The BOJ's Stock Market Distortions Are Coming Under New Scrutiny

The Bank of Japan, sometimes dubbed the Tokyo whale for its huge influence on the country’s stock market, may be about to change its habits because it’s taking up too much of the pool.

That’s the speculation after local press reported that the central bank is considering changing how it buys shares through its exchanged-traded fund program. At its two-day meeting starting Monday, Haruhiko Kuroda’s BOJ will discuss reducing investments in ETFs tracking the Nikkei 225 Stock Average, the old blue-chip gauge, because its purchases are having an outsized impact on its companies, the Nikkei newspaper reported last week. Instead, it will buy more funds tracking the broader Topix index, it said.

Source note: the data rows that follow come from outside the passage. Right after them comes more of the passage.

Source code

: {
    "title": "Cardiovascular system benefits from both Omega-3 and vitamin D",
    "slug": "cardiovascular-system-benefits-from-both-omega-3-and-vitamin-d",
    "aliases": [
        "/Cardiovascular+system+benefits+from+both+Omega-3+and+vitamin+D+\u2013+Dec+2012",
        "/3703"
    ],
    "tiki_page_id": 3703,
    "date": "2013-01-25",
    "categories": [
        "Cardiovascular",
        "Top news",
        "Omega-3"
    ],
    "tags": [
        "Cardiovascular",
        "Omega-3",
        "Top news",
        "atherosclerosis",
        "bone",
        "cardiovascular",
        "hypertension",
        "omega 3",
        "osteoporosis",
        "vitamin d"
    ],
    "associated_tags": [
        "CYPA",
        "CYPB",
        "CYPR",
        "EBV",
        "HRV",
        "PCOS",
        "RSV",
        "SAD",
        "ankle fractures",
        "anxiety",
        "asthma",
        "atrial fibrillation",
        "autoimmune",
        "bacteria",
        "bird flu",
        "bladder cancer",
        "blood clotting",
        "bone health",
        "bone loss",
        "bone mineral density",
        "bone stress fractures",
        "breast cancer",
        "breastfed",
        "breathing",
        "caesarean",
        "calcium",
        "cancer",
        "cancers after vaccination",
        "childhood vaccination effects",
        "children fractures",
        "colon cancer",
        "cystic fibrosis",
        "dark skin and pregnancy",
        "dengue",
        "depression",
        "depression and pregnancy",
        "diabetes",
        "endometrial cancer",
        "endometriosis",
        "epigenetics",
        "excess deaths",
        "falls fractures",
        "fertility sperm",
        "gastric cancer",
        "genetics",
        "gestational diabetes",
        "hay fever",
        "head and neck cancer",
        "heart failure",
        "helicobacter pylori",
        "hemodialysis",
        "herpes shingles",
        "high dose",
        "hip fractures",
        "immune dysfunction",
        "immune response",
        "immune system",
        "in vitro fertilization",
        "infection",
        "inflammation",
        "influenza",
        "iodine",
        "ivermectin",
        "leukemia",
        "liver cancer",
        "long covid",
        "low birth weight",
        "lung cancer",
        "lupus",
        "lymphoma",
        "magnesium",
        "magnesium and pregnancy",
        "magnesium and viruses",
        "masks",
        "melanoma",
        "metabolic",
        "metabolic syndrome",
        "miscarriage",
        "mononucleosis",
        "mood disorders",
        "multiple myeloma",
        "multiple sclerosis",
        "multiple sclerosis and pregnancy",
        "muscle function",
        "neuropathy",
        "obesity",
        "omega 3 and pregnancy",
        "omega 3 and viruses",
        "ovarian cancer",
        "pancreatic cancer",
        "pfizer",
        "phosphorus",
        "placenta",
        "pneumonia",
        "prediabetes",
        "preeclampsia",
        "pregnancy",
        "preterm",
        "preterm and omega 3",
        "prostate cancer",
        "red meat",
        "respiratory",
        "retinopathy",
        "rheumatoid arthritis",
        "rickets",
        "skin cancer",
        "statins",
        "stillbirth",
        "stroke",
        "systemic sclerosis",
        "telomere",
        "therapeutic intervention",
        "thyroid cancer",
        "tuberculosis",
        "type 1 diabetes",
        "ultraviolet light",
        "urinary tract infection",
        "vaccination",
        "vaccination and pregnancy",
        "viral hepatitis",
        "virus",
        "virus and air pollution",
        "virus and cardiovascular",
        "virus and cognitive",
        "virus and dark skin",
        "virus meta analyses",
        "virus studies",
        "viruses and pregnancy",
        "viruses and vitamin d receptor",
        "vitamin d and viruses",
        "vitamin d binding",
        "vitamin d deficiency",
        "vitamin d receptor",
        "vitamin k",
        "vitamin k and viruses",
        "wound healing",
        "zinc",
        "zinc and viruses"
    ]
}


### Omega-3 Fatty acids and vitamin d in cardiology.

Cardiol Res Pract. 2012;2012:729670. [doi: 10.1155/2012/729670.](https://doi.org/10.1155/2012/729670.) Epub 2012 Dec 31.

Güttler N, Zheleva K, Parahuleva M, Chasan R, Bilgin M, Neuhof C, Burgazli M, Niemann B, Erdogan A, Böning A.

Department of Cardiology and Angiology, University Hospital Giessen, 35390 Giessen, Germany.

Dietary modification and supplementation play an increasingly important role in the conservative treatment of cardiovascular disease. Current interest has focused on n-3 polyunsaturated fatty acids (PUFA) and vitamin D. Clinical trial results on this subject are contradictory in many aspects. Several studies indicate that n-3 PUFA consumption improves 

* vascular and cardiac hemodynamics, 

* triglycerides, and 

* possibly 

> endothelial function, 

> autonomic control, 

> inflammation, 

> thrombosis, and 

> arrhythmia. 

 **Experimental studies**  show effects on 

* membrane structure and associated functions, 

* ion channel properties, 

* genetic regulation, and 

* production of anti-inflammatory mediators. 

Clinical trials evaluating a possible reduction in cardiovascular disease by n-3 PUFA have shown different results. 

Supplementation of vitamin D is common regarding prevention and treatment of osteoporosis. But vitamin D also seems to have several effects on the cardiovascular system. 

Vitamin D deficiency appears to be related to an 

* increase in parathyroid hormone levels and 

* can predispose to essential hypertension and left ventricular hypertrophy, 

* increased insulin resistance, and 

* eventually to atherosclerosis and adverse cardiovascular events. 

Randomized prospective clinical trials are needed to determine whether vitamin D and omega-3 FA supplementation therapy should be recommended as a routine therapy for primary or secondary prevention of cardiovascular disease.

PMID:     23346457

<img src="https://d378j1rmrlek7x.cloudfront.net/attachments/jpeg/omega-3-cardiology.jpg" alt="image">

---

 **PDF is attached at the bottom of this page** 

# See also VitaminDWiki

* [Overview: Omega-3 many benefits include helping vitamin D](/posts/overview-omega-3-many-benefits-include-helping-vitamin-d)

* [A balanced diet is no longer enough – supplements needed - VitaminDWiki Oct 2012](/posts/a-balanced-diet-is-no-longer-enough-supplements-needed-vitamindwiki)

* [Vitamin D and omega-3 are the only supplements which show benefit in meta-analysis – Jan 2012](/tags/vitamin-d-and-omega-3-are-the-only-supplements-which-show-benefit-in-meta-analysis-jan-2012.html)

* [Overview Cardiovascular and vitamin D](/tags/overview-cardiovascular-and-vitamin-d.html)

If the bank decides to take that step, it’s bad news for the share prices of firms such as Fast Retailing Co., the clothing giant run by Tadashi Yanai, as well as for SoftBank Group Corp. and Fanuc Corp. Those three companies have the heaviest weightings in the Nikkei 225. Fast Retailing’s shares, for example, tumbled 8 percent last week on the news, the worst weekly decline since February, and dragged down the Nikkei 225. Where once the company and the index rode high on the BOJ’s largesse, now they’re already experiencing withdrawal symptoms. The Nikkei 225 fell 0.7 percent at the close on Monday and Topix slipped 0.4 percent.

“I have always been bitterly critical of the BOJ buying of Nikkei ETFs,” Nicholas Smith, a strategist at CLSA Ltd. in Tokyo said in an interview. In the Nikkei 225, ranking is determined by the arbitrary measure of the price of one share, unlike most share indexes, where market capitalization is key. “Buying of it is hugely distortive.”